As shown in Table 5 above, in the case of Example 8, the opposition, ie, the proportion of relatively large particles of 0.5 mm or more, was composed of about 5 wt% and less than 48 wt% and 44 wt% of the compositions of Example 7 and Comparative Example 3 In addition, since the ratio of particles in the silica particles is low and the ratio of the fine particles, that is, the particles of less than 0.07 mm, is high, the silica particles are easily melted even at low temperatures, thereby exhibiting high bonding strength with the furnace refractories. From this, the silica particles used as the main raw material of the ceramic welding material composition can be easily melted due to the larger reactivity, so that the ceramic welding material composition used for repairing the low temperature part is advantageous when the size is smaller than the existing particles. In addition, the welding material composition according to the present invention, by optimizing the particle size configuration of the silica included as a main raw material, the hot ceramic welding material for repairing the damage to the coke furnace used in the steel industry, in particular, the charging of coke And it can be seen that the low temperature ignition ceramic welding material composition capable of ceramic welding even when the temperature drop due to cooling of the inlet side edge due to contact with the atmosphere when the door is opened for discharge.
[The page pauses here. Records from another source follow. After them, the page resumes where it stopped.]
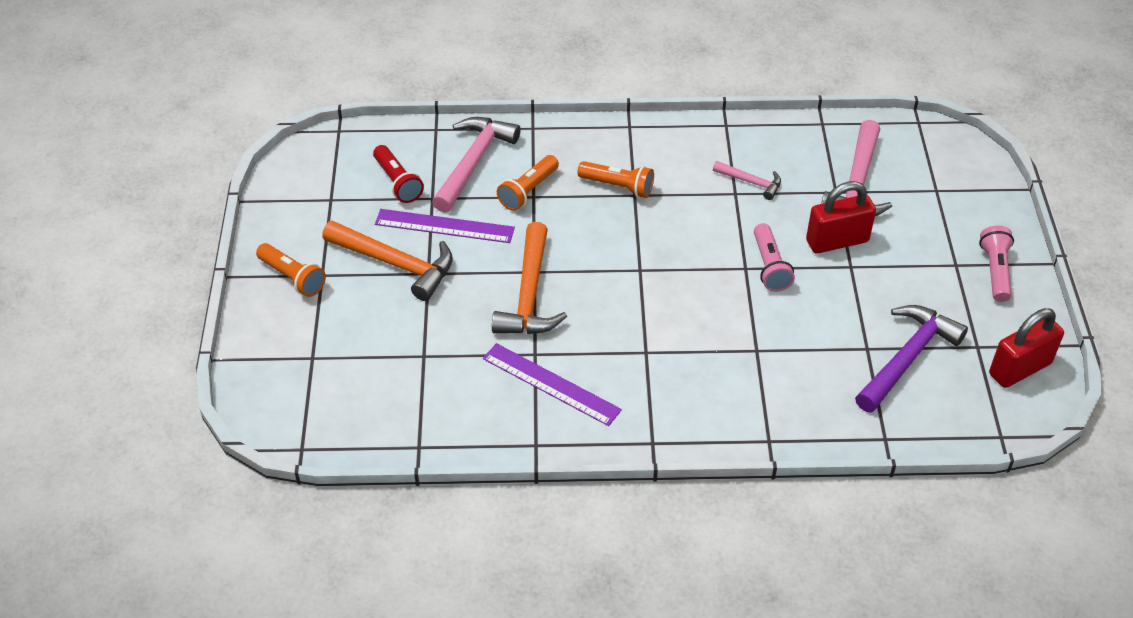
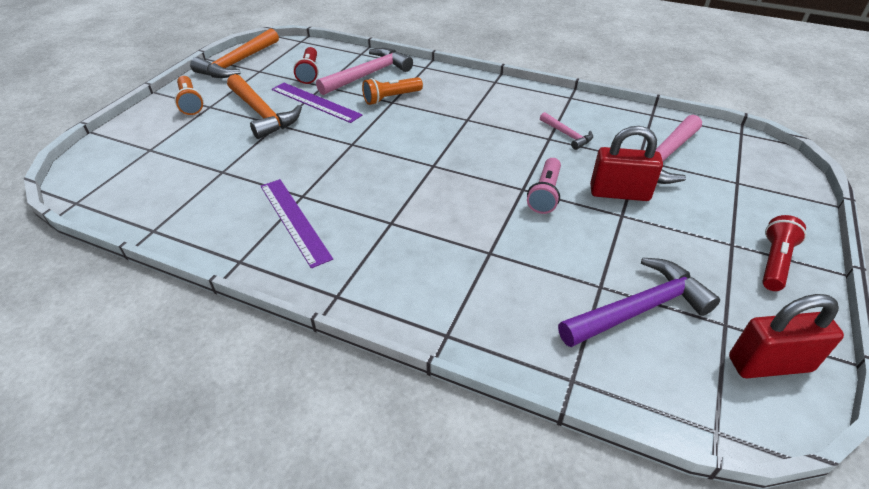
camera: 25 degrees right, 5 degrees down
orange hammer [492,222,567,334] -> orange hammer moved to [190,28,279,78]
orange flashlight [578,161,654,198] -> none
pink flashlight [979,225,1014,302] -> red flashlight [762,215,807,291]

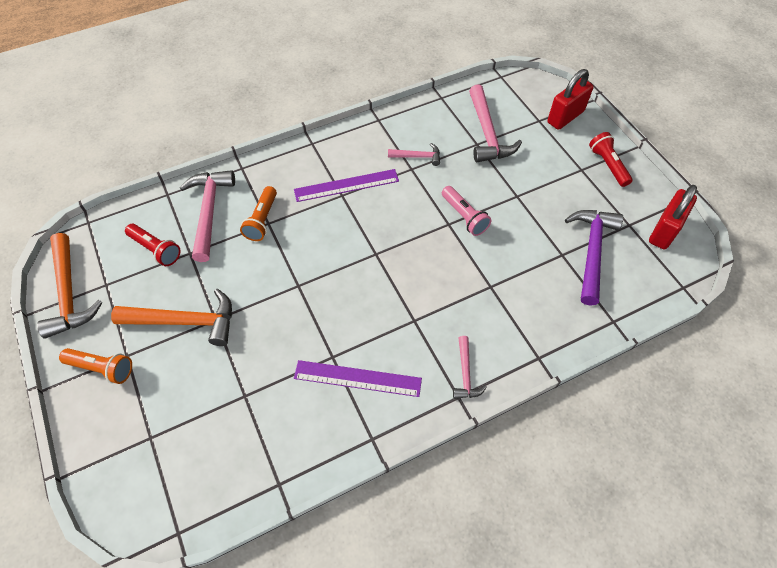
camera: 50 degrees left, 15 degrees up
purple ruler [272,83,362,123] -> purple ruler moved to [294,169,399,202]
red padlock [590,126,663,201] -> red padlock moved to [547,69,594,130]
none -> pink hammer [453,336,487,399]

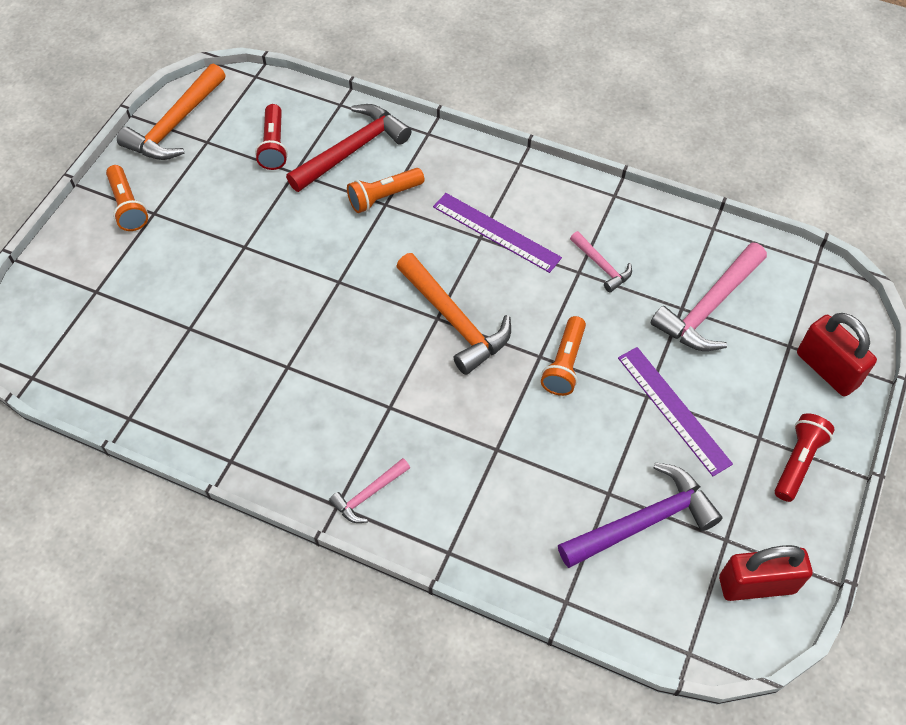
camera: 50 degrees right, 0 degrees up
orange hammer [111,289,232,346] -> orange hammer moved to [396,253,511,375]
pink hammer [180,170,235,262] -> red hammer [286,104,412,192]
purple ruler [294,360,422,397] -> purple ruler moved to [618,347,733,476]
pink flashlight [442,186,491,236] -> orange flashlight [541,316,586,396]
red padlock [547,69,594,130] -> red padlock turned 45 degrees clockwise [797,313,877,396]

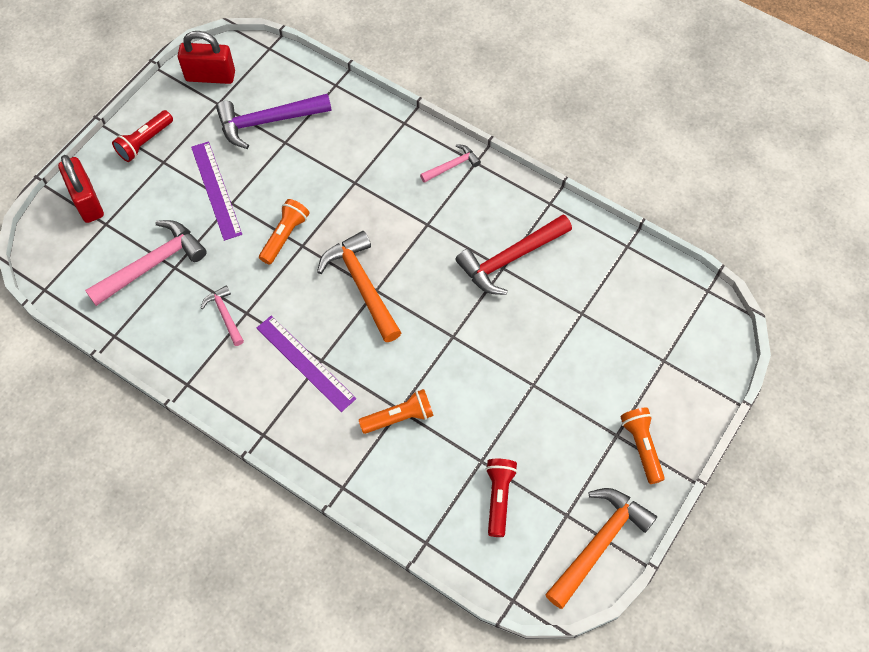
camera: 170 degrees left, 5 degrees up
red hammer [286,104,412,192] -> red hammer moved to [455,215,572,295]

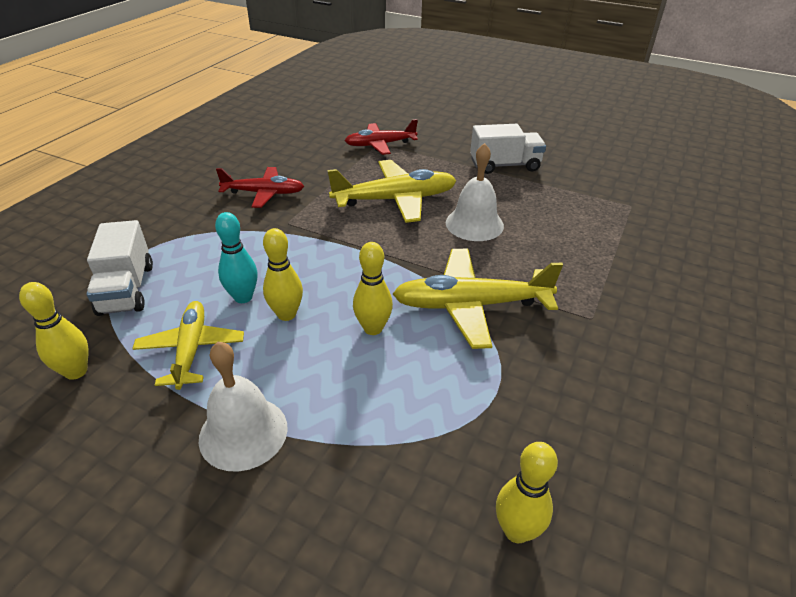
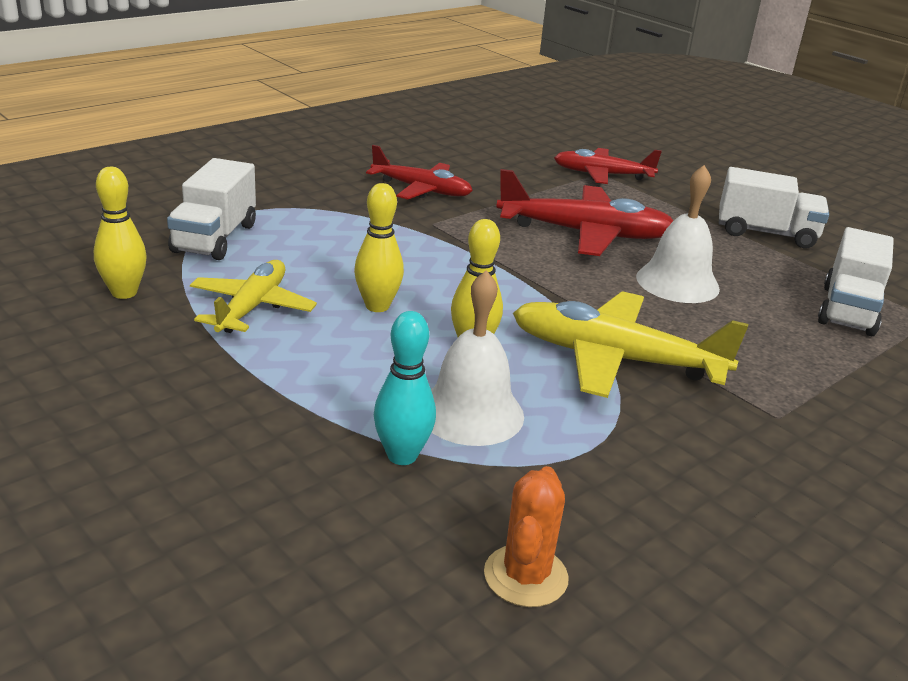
camera: 20 degrees right, 10 degrees down
white bell [199,341,288,472] -> white bell moved to [431,270,524,446]
turquoise bowling pin [215,212,258,303] -> turquoise bowling pin moved to [374,311,436,465]
yellow plane [327,160,457,223] -> red plane [496,169,673,256]
yellow bowling pin [496,442,558,543] -> orange cactus [484,466,569,607]
none -> white truck [818,227,894,336]

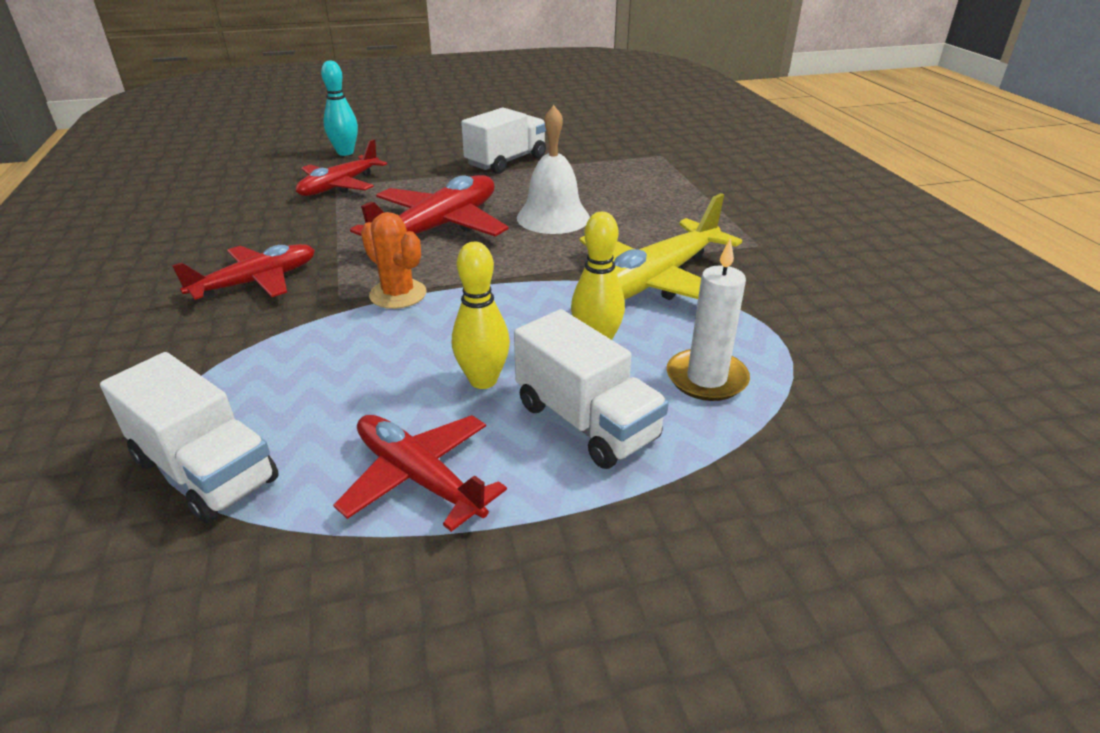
camera: 60 degrees left, 5 degrees up
yellow bowling pin [94,167,147,299] -> none
yellow plane [190,260,317,333] -> red plane [333,415,507,532]
turquoise bowling pin [374,311,436,465] -> turquoise bowling pin moved to [321,60,358,156]
white bell [431,270,524,446] -> white candle [667,239,750,401]
orange cactus [484,466,569,607] -> orange cactus moved to [361,212,426,309]
white truck [818,227,894,336] -> white truck moved to [514,309,669,469]

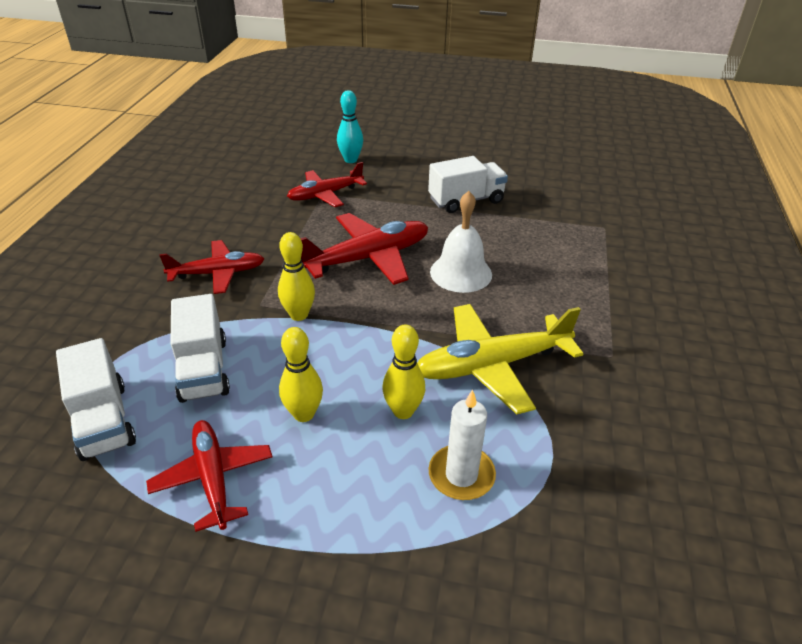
camera: 25 degrees right, 5 degrees up
orange cactus [361,212,426,309] -> yellow bowling pin [278,232,315,321]
white truck [514,309,669,469] -> white truck moved to [170,294,230,403]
Although the preferred embodiments of the present invention have been described in detail above, the scope of the present invention is not limited thereto, and various modifications and improvements of those skilled in the art using the basic concepts of the present invention defined in the following claims are also provided. It belongs to the scope of the invention.

Claims (5)

Silica; aluminum; silicon; Red phosphorus; And a magnesium-aluminum alloy. The method of claim 1,
The composition
Based on 100 parts by weight of the ceramic welding material composition
70 to 85 parts by weight of silica,
2 to 4 parts by weight of aluminum,
12 to 20 parts by weight of silicone,
0.01 to 0.03 parts by weight of red, and
3 to 5 parts by weight of Mg-Al alloy
Ceramic welding material composition comprising a. The method of claim 1,
The silica is
Per 100 parts by weight of silica particles
5 to 10 parts by weight of silica particles having a particle size of 0.5 mm or more,
60 to 75 parts by weight of silica particles having a particle size of less than 0.5 mm to more than 0.1 mm, and
10 to 30 parts by weight of silica particles having a particle size of 0.1 mm or less
Ceramic welding material composition comprising a. The method of claim 1,
The ceramic welding material composition further comprises an additive selected from the group consisting of magnesia, wollastonite, cordierite, petalite and mixtures thereof. The method of claim 4, wherein
Ceramic additive composition comprising the additive in an amount of 2 to 5 parts by weight based on 100 parts by weight of the ceramic welding material composition.